“História de Dos Guerreros”, dirigido por Pablo César e escrito em parceria com Jerónimo Toubes, emerge como um drama íntimo e transcontinental. Filmado em 16 mm na província de Corrientes, entre Empedrado e o bairro Cambá Cuá, o longa aposta em uma estética cálida e granulada que recria os anos 80 e celebra a herança cultural afrodescendente da região.
Ara (Alejo Isnardi), jovem lutador de MMA que trabalha em plantações de cítricos, sonha em competir profissionalmente no Brasil. Kossi (Idriss Mousa Sare), jogador de futebol do Togo, vê seu destino interrompido por uma lesão no joelho e pelo abandono dos intermediários que o trouxeram à Argentina. Os dois se cruzam em um festival dedicado a San Baltazar, a ritmo de tambores, e a partir daí nasce um vínculo que atravessa fronteiras, carregado de anseios e dores.

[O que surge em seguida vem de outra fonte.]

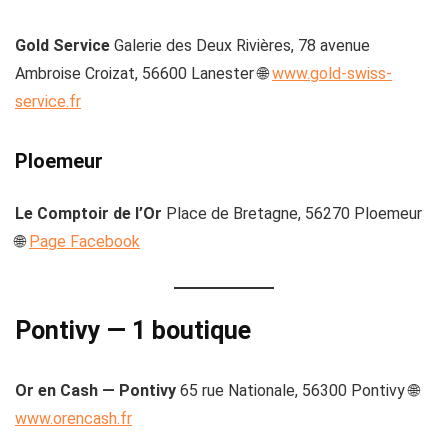
Gold Service
Galerie des Deux Rivières, 78 avenue
Ambroise Croizat, 56600 Lanester 🌐
www.gold-swiss-
service.fr
Ploemeur
Le Comptoir de l’Or
Place de Bretagne, 56270 Ploemeur
🌐
Page Facebook
Pontivy — 1 boutique
Or en Cash — Pontivy
65 rue Nationale, 56300 Pontivy 🌐
www.orencash.fr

O que começa como amizade se transforma em atração amorosa, frágil e intensa. O peso da homofobia obriga Ara a se afastar após serem denunciados por um colega, e a narrativa captura esse dilema com delicadeza e dor. O longa coloca os protagonistas diante da encruzilhada: escolher a invisibilidade como estratégia de sobrevivência ou reivindicar seu desejo mesmo sob risco de rejeição.
Quando os sonhos individuais desmoronam, Ara e Kossi acabam sob o jugo de Momo (Horacio Ruiz), organizador local que os obriga a lutar um contra o outro em um combate de MMA. O que poderia ser apenas espetáculo violento ganha camadas simbólicas: é ali que se colocam em jogo identidade, dignidade e a possibilidade de resistirem juntos contra a exploração.

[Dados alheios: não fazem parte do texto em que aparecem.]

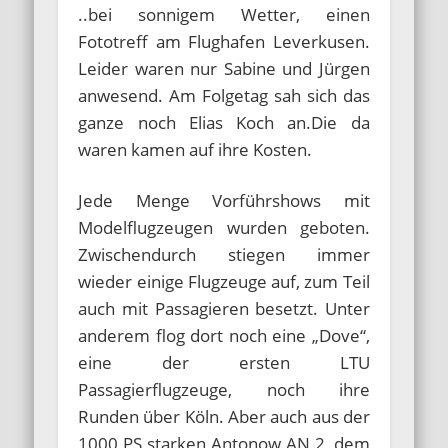
..bei sonnigem Wetter, einen
Fototreff am Flughafen Leverkusen.
Leider waren nur Sabine und Jürgen
anwesend. Am Folgetag sah sich das
ganze noch Elias Koch an.Die da
waren kamen auf ihre Kosten.
Jede Menge Vorführshows mit
Modelflugzeugen wurden geboten.
Zwischendurch stiegen immer
wieder einige Flugzeuge auf, zum Teil
auch mit Passagieren besetzt. Unter
anderem flog dort noch eine „Dove“,
eine der ersten LTU
Passagierflugzeuge, noch ihre
Runden über Köln. Aber auch aus der
1000 PS starken Antonow AN 2, dem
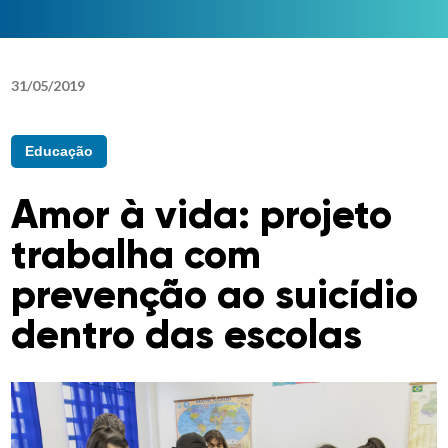
31
/
05
/
2019
Educação
Amor à vida: projeto
trabalha com
prevenção ao suicídio
dentro das escolas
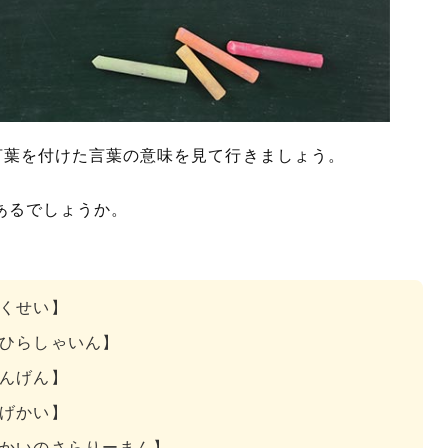
言葉を付けた言葉の意味を見て行きましょう。
あるでしょうか。
くせい】
ひらしゃいん】
んげん】
げかい】
かいのさらりーまん】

César construiu sua trajetória como um dos poucos cineastas latino-americanos dedicados a tecer pontes entre a América do Sul e a África, filmando em ambos os continentes. Em “História de Dos Guerreros”, ele avança ainda mais, trazendo um relato queer, interseccional e popular, no qual desejo, identidade e desigualdade se entrelaçam em cena.

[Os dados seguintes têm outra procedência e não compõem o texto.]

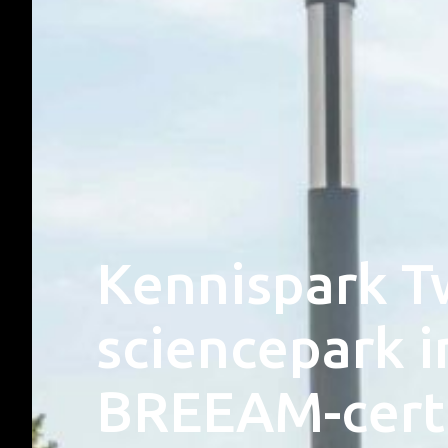
Kennispark T
sciencepark 
BREEAM-certi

Com pouco mais de uma hora, o filme não desperdiça tempo: seu ritmo é firme e direto. A relação entre Ara e Kossi late como um grito de resistência contra a marginalização, provando que o afeto pode ser um gesto de sobrevivência. “História de Dos Guerreros” é sobre corpos que insistem em existir e amar, mesmo quando tudo ao redor os tenta silenciar.